IRS reduction for 2025 voted this Thursday

The Government's proposed law to lower personal income tax rates in 2025 will be discussed and voted on this Thursday in the parliament's specialty section.
The discussion is scheduled for the end of the afternoon, in the Budget, Finance and Public Administration Committee, after the plenary session of the Assembly of the Republic.
In the general vote on July 4, the initiative was voted in favor of the PSD, Chega, IL, CDS-PP, PAN and JPP, with abstention from the PS and a vote against from Livre, PCP and BE.
The initiative reduces rates from the 1st to the 8th income bracket , bringing a transversal tax relief across the various income levels.
Although rates only drop up to the 8th step, the reduction is also felt by taxpayers in the ninth bracket, due to the tax's progressiveness rules.
According to the government's proposal, the first-tier tax rate increases from 13% to 12.5%, the second-tier tax rate decreases from 16.5% to 16%, the third-tier tax rate drops from 22% to 21.5%, the fourth-tier tax rate decreases from 25% to 24.4%, the fifth-tier tax rate decreases from the current 32% to 31.4%, the sixth-tier tax rate drops from 35.5% to 34.9%, the seventh-tier tax rate increases from 43.5% to 43.1%, and, finally, the eighth-tier tax rate drops from 45% to 44.6%. The rate for the last income bracket remains at 48%.
As a rule, when there are changes to IRS tax bracket rates, governments update the IRS withholding tax tables so that the monthly tax deduction made from employees' salaries and pensions is closer to the final IRS payable.
In this case, the executive has already said that it will do so, expecting to reflect in August and September the reduction with effects on the first months of the year, in which this reduction had not yet been applied.
In Brussels, speaking to Portuguese journalists upon arrival at the Eurogroup meeting on July 7, Finance Minister Joaquim Miranda Sarmento said he expected that, after the vote on the specifics, the proposal would be approved in the final plenary vote of the current legislative session.
"If the reduction in IRS rates is approved—the rates set out in Article 68 of the IRS Code—the Government will immediately publish the withholding tax tables, which will allow for—in simpler language—retroactive payments to January of this year," the minister stated.
Contrary to the executive's proposal, which passed in general terms, all initiatives from the opposition parties — IL, BE, PAN, Livre and PCP — that envisaged an alternative reduction in IRS rates or changes to other rules of the IRS Code to increase tax deductions (such as deductible expenses related to property charges) were rejected in the plenary session.
The only bills that ultimately failed to be voted on, as they were withdrawn by the parliamentary group that introduced them, were two Chega initiatives.

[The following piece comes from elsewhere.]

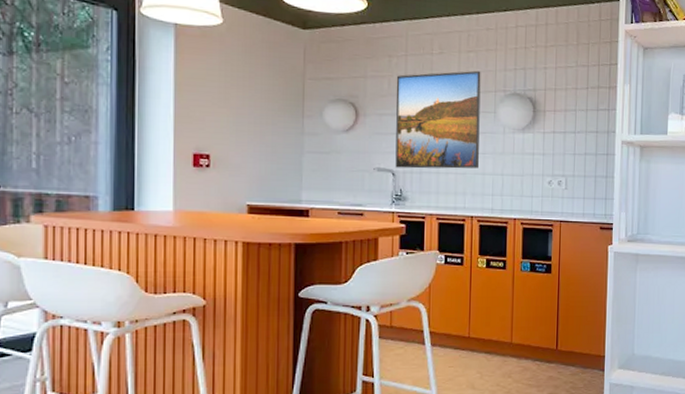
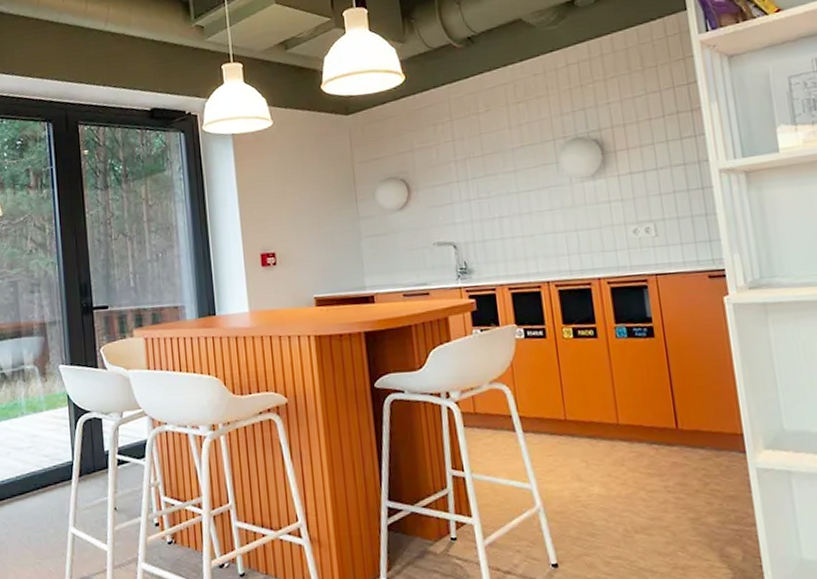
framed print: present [395,70,481,169] -> none [444,121,547,240]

One would have lowered IRS rates more sharply from the 2nd to 5th brackets in 2026, with an additional 0.3 percentage point cut to the government's. Another would have expanded the deduction for housing expenses.
The withdrawal of the initiatives occurred after, during the debate on the Government's proposal, the leader of the PSD parliamentary group, Hugo Soares, opened the door to the inclusion of a rule in the State Budget for 2026 that meets Chega's initiative to reduce rates in that income range.
In this regard, the PS presented an initiative, but it does not include changes to the IRS table.
The Socialist Party's proposal concerns only the reconciliation of the IRS Jovem rules with another existing measure: the salary bonus granted to young workers as a way of refunding tuition fees during the first years of their professional activity.
The PS intends to clarify in the law that the bonus can be combined with the IRS Jovem (Young IRS), which will take effect this year.